[Текст для разбора]:
◇ ◇ ◇

УАЙЛЬД капитально зашибал еще в молодости, в пору своих лекционных турне по Соединенным Штатам. Очевидцы рассказывали внукам об английском поэте, который мог «перепить дюжину горняков, а потом вынести их, взяв на руки по двое враз»… Да и в законченного абсентиста Уайльд превратился сильно задолго до печально известного процесса, приведшего его на нары Редингской тюрьмы.

При этом любопытно, что поклонником «Зеленой феи» голубой драматург становился буквально через не могу: «Я никак не могу привыкнуть к абсенту, но он так идет моему стилю» (не отсюда ли нынешнее «Жажда ничто — имидж всё»?)… В конце концов он приучил-таки себя к «изумрудной анестезии», и чем тяжелее жилось падшему кумиру, тем охотнее прибегал он к любимой терапии. У абсента, говорил он, чудесный цвет, зеленый. Стакан абсента, говорил он, очень поэтичен. «Какая разница между ним и закатом?» — пытался поэтизировать он. И развивал свою мысль: «После первого стакана ты видишь вещи такими, какими тебе хочется. После второго ты видишь их такими, какими они и не были. Наконец, ты видишь их такими, какие они есть на самом деле».

◇ ◇ ◇

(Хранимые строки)
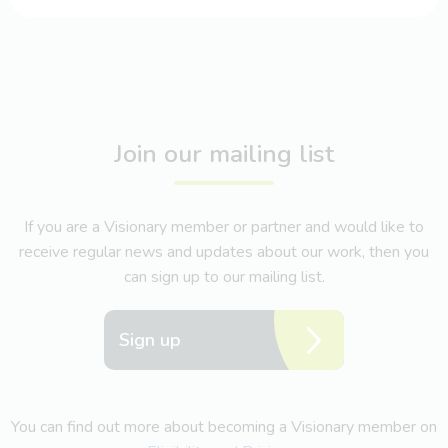
Join our mailing list
If you are a Visionary member or partner and would like to
receive regular news and updates about our work, then you
can sign up to our mailing list.
Sign up
You can find out more about becoming a Visionary member on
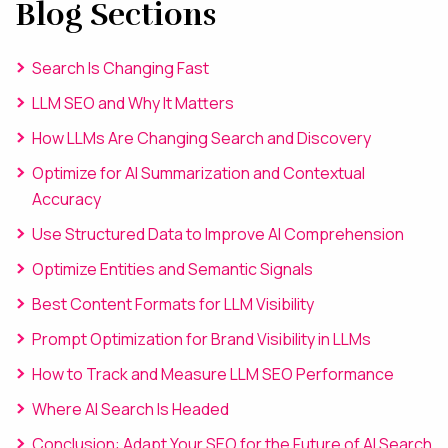
Blog Sections
Search Is Changing Fast
LLM SEO and Why It Matters
How LLMs Are Changing Search and Discovery
Optimize for AI Summarization and Contextual
Accuracy
Use Structured Data to Improve AI Comprehension
Optimize Entities and Semantic Signals
Best Content Formats for LLM Visibility
Prompt Optimization for Brand Visibility in LLMs
How to Track and Measure LLM SEO Performance
Where AI Search Is Headed
Conclusion: Adapt Your SEO for the Future of AI Search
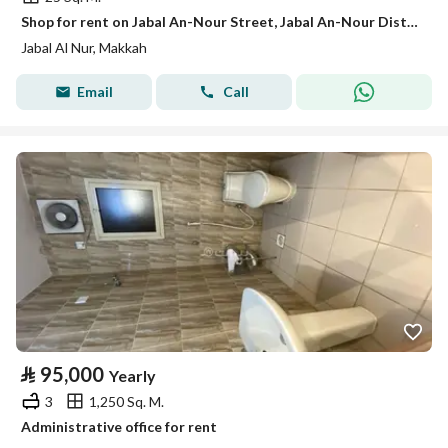
Shop for rent on Jabal An-Nour Street, Jabal An-Nour District, Mecca, Makkah Region
Jabal Al Nur, Makkah
Email
Call
⃁
95,000
Yearly
3
1,250 Sq. M.
Administrative office for rent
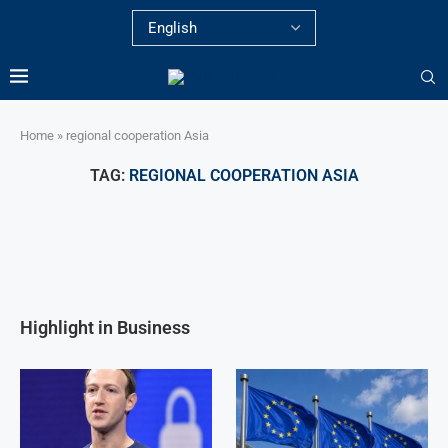
Home
»
regional cooperation Asia
TAG:
REGIONAL COOPERATION ASIA
Highlight in Business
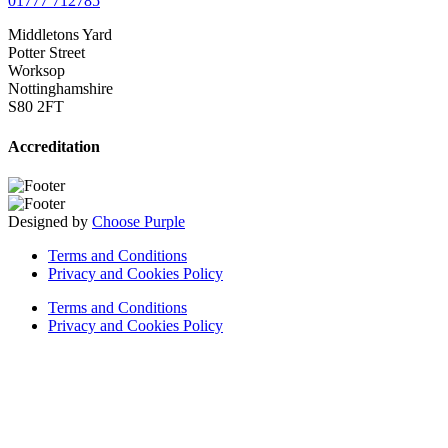
01777 712785
Middletons Yard
Potter Street
Worksop
Nottinghamshire
S80 2FT
Accreditation
Designed by
Choose Purple
Terms and Conditions
Privacy and Cookies Policy
Terms and Conditions
Privacy and Cookies Policy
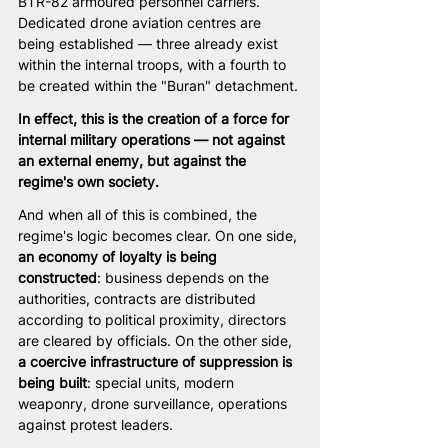
BTR-82 armoured personnel carriers. 
Dedicated drone aviation centres are 
being established — three already exist 
within the internal troops, with a fourth to 
be created within the "Buran" detachment.
In effect, this is the creation of a force for 
internal military operations — not against 
an external enemy, but against the 
regime's own society.
And when all of this is combined, the 
regime's logic becomes clear. On one side, 
an economy of loyalty is being 
constructed
: business depends on the 
authorities, contracts are distributed 
according to political proximity, directors 
are cleared by officials. On the other side, 
a coercive infrastructure of suppression is 
being built
: special units, modern 
weaponry, drone surveillance, operations 
against protest leaders.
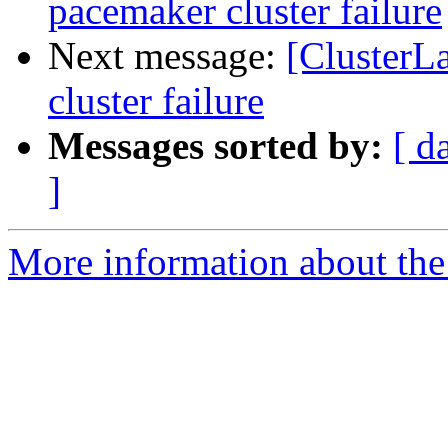
pacemaker cluster failure
Next message:
[ClusterL
cluster failure
Messages sorted by:
[ d
]
More information about the 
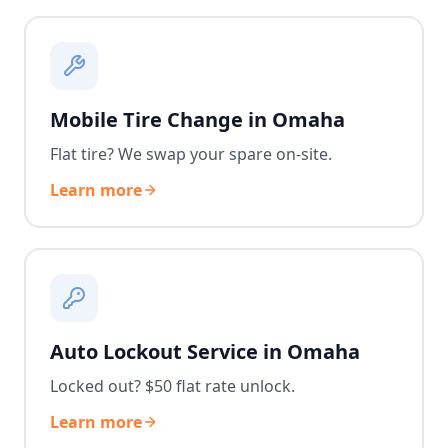
Mobile Tire Change in Omaha
Flat tire? We swap your spare on-site.
Learn more
Auto Lockout Service in Omaha
Locked out? $50 flat rate unlock.
Learn more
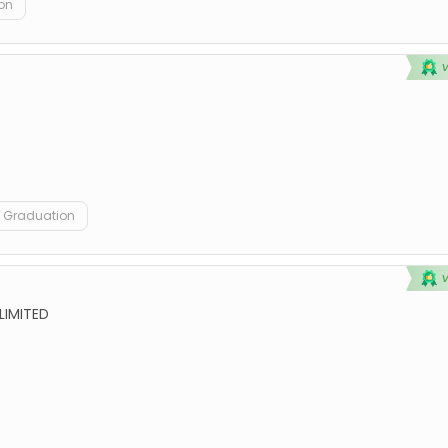
on
Graduation
LIMITED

◇ ◇ ◇

[Задания]:
1. Какой цвет абсента Уайльд называл чудесным, согласно тексту об Уайльде?
2. Продублируйте строки, начиная с самой первой строки и заканчивая строкой, в которой есть "You can find", включая обе границы. Картинки в ответ не переносите.
Текст об Уайльде и строки никак не связаны между собой.

[Ответы]:
1. Зеленый.

2.
Join our mailing list
If you are a Visionary member or partner and would like to
receive regular news and updates about our work, then you
can sign up to our mailing list.
Sign up
You can find out more about becoming a Visionary member on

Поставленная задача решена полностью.